**** Records

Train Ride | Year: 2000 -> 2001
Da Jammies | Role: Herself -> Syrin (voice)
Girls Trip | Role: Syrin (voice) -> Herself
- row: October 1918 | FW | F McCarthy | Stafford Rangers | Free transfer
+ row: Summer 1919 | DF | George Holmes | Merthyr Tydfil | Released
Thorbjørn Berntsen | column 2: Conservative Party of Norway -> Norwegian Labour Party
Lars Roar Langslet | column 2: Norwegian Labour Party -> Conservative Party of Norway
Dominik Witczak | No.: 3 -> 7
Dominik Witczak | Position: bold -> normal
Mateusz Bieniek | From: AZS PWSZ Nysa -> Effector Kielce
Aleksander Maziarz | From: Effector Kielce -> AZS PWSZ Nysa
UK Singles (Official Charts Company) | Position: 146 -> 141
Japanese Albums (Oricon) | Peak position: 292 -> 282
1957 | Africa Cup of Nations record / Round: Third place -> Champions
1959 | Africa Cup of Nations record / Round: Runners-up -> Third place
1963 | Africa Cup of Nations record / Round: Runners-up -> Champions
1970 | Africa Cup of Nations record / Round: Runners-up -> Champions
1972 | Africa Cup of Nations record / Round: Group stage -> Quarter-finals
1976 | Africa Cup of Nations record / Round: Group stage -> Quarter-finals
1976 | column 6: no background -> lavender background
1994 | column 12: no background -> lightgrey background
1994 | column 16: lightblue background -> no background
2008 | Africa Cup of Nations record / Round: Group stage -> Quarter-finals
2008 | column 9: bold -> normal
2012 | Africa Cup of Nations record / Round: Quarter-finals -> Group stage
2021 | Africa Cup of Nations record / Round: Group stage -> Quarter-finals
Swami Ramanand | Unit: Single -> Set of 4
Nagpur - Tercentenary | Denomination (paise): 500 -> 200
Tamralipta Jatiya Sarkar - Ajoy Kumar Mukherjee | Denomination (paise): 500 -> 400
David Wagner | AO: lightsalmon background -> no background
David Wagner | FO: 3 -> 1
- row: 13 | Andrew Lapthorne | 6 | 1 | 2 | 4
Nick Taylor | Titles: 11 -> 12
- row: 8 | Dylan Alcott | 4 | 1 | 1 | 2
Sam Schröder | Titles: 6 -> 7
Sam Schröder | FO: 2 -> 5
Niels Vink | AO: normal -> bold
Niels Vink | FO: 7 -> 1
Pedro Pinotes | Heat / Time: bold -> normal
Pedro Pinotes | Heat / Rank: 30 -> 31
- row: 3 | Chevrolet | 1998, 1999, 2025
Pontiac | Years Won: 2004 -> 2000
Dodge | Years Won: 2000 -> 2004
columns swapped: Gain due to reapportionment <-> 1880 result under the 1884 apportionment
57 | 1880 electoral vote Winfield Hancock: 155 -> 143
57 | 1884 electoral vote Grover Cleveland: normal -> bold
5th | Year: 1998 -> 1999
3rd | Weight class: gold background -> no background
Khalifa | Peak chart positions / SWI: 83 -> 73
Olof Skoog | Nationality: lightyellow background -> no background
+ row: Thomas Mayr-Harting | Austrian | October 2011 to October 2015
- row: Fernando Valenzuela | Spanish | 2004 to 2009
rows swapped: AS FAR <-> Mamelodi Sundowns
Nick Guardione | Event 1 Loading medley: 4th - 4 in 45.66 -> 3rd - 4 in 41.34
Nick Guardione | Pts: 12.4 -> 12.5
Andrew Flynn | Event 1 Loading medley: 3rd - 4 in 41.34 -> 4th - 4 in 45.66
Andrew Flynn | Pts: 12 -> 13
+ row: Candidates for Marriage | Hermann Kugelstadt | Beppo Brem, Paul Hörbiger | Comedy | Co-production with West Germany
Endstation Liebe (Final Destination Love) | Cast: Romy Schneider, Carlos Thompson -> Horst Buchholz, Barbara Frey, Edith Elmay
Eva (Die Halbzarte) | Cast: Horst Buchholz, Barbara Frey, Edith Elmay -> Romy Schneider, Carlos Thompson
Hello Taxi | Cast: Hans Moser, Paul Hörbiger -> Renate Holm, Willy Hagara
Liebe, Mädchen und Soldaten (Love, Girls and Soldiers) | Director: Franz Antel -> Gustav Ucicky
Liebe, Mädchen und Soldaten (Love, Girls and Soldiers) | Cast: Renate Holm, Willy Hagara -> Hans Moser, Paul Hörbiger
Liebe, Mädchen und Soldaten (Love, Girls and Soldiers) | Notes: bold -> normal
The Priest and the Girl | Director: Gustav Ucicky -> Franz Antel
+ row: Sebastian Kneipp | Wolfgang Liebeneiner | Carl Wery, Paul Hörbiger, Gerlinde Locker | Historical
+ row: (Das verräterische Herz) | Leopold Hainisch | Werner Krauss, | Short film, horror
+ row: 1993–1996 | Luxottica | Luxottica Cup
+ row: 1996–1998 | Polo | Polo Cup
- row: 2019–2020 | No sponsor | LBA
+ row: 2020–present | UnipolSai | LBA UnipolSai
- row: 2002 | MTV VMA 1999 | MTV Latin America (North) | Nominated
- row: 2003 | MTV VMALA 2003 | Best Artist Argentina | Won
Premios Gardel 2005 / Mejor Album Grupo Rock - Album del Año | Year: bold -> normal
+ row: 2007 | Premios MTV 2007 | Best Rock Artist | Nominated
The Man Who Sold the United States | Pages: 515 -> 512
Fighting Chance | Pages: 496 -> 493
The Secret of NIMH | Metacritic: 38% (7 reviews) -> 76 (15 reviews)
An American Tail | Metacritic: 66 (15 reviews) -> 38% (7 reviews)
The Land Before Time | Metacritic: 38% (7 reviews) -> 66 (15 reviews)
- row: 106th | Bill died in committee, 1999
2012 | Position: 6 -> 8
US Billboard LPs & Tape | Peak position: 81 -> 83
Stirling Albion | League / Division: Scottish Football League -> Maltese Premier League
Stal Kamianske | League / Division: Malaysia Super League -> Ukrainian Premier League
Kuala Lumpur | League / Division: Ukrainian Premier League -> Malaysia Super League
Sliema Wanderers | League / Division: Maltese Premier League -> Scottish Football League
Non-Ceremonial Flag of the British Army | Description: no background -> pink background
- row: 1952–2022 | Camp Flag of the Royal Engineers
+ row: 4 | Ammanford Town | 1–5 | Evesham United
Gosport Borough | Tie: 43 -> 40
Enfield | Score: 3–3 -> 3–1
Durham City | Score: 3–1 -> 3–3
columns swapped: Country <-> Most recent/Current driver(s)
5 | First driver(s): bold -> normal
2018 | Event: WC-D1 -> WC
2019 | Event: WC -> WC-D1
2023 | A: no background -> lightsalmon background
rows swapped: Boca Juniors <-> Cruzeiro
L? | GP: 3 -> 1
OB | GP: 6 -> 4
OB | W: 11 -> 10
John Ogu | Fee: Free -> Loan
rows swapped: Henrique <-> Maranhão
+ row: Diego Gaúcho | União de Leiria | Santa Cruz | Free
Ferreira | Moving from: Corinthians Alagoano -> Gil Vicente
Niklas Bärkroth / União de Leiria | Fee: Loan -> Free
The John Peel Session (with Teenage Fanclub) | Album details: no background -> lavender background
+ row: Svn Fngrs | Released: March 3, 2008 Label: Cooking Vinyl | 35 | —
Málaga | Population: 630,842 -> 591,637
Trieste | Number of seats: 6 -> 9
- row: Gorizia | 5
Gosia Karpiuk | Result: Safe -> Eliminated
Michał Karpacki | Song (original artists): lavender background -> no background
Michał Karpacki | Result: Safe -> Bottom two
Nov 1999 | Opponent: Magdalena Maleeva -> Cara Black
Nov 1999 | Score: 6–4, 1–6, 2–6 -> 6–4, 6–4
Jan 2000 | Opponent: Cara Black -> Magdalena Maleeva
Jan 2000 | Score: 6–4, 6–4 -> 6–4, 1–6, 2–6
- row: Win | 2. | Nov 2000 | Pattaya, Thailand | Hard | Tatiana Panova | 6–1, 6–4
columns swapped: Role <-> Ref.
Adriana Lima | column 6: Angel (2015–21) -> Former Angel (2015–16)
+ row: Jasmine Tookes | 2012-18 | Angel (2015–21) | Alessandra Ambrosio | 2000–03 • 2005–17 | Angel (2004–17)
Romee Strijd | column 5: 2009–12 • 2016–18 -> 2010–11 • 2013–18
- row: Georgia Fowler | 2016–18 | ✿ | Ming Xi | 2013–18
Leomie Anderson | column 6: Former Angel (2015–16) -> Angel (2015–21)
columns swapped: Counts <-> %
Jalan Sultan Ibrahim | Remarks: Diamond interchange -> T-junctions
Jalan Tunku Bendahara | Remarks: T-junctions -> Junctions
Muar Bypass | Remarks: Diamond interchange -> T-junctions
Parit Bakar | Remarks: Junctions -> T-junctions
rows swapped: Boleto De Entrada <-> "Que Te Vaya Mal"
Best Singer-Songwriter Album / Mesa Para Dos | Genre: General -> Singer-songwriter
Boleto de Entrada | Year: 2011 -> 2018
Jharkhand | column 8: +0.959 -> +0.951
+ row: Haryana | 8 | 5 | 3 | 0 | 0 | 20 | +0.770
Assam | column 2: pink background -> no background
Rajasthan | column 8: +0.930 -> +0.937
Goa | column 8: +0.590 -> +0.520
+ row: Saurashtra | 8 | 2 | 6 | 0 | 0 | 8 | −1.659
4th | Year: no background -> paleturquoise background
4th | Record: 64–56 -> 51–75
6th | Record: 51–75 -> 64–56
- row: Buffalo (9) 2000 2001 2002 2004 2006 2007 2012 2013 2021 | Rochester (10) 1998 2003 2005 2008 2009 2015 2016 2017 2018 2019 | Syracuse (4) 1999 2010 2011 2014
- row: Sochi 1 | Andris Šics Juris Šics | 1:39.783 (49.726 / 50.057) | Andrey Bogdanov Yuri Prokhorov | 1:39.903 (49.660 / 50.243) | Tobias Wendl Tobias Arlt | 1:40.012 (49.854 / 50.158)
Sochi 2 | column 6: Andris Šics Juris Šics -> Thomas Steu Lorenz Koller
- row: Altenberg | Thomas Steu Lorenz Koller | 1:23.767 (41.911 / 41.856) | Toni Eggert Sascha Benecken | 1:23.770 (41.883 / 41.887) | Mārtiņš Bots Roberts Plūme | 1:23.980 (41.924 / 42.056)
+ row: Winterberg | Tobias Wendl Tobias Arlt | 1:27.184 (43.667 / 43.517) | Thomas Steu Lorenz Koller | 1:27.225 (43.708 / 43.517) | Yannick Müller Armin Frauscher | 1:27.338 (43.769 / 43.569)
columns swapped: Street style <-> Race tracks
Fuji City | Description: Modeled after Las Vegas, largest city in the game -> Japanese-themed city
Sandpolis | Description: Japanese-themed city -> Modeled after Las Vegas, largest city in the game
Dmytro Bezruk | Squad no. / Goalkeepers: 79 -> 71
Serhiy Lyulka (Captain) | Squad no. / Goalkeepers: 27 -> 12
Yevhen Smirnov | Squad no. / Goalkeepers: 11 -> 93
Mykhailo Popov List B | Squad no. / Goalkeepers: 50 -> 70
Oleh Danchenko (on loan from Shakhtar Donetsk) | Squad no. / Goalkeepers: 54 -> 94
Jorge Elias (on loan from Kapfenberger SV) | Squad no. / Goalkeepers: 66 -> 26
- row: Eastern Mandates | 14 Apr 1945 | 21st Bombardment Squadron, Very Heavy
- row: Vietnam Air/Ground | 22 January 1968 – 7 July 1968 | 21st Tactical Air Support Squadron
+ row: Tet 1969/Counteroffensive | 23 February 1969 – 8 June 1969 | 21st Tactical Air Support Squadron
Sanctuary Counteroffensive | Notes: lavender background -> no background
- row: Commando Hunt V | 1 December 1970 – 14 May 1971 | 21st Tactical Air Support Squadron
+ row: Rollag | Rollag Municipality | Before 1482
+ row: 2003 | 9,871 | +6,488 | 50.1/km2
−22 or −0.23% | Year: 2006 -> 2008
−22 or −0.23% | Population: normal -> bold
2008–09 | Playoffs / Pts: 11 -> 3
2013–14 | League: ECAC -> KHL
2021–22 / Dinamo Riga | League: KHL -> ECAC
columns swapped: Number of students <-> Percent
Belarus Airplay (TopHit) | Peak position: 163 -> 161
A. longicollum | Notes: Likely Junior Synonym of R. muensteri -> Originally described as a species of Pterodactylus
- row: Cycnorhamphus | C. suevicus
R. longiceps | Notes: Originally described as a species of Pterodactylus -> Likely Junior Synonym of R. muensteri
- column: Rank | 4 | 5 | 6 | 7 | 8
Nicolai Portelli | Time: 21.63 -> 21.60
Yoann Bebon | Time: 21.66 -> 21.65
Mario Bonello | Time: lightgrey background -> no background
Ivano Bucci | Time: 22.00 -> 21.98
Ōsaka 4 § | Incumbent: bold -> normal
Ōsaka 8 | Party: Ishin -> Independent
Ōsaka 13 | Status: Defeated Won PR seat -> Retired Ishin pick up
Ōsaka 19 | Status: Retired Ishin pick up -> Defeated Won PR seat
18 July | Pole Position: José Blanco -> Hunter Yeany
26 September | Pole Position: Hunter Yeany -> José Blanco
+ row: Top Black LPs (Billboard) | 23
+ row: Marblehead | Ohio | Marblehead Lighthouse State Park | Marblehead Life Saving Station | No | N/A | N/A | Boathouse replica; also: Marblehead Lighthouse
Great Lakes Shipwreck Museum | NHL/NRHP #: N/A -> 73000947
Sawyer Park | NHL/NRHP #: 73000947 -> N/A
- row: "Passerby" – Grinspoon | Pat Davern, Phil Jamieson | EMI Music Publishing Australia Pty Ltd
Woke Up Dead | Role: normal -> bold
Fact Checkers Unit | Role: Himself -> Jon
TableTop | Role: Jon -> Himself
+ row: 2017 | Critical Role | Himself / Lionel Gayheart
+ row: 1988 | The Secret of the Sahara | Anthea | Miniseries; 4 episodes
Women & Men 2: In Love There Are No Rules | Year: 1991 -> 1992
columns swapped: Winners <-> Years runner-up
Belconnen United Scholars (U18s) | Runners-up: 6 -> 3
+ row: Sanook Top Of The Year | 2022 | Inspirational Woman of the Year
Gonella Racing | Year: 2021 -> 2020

********

To be done: Copy out the rows word for word, beginning with the very first one and ending with the line that contains "1963 | Africa". Include both the first row and that final line.

Solution:
Train Ride | Year: 2000 -> 2001
Da Jammies | Role: Herself -> Syrin (voice)
Girls Trip | Role: Syrin (voice) -> Herself
- row: October 1918 | FW | F McCarthy | Stafford Rangers | Free transfer
+ row: Summer 1919 | DF | George Holmes | Merthyr Tydfil | Released
Thorbjørn Berntsen | column 2: Conservative Party of Norway -> Norwegian Labour Party
Lars Roar Langslet | column 2: Norwegian Labour Party -> Conservative Party of Norway
Dominik Witczak | No.: 3 -> 7
Dominik Witczak | Position: bold -> normal
Mateusz Bieniek | From: AZS PWSZ Nysa -> Effector Kielce
Aleksander Maziarz | From: Effector Kielce -> AZS PWSZ Nysa
UK Singles (Official Charts Company) | Position: 146 -> 141
Japanese Albums (Oricon) | Peak position: 292 -> 282
1957 | Africa Cup of Nations record / Round: Third place -> Champions
1959 | Africa Cup of Nations record / Round: Runners-up -> Third place
1963 | Africa Cup of Nations record / Round: Runners-up -> Champions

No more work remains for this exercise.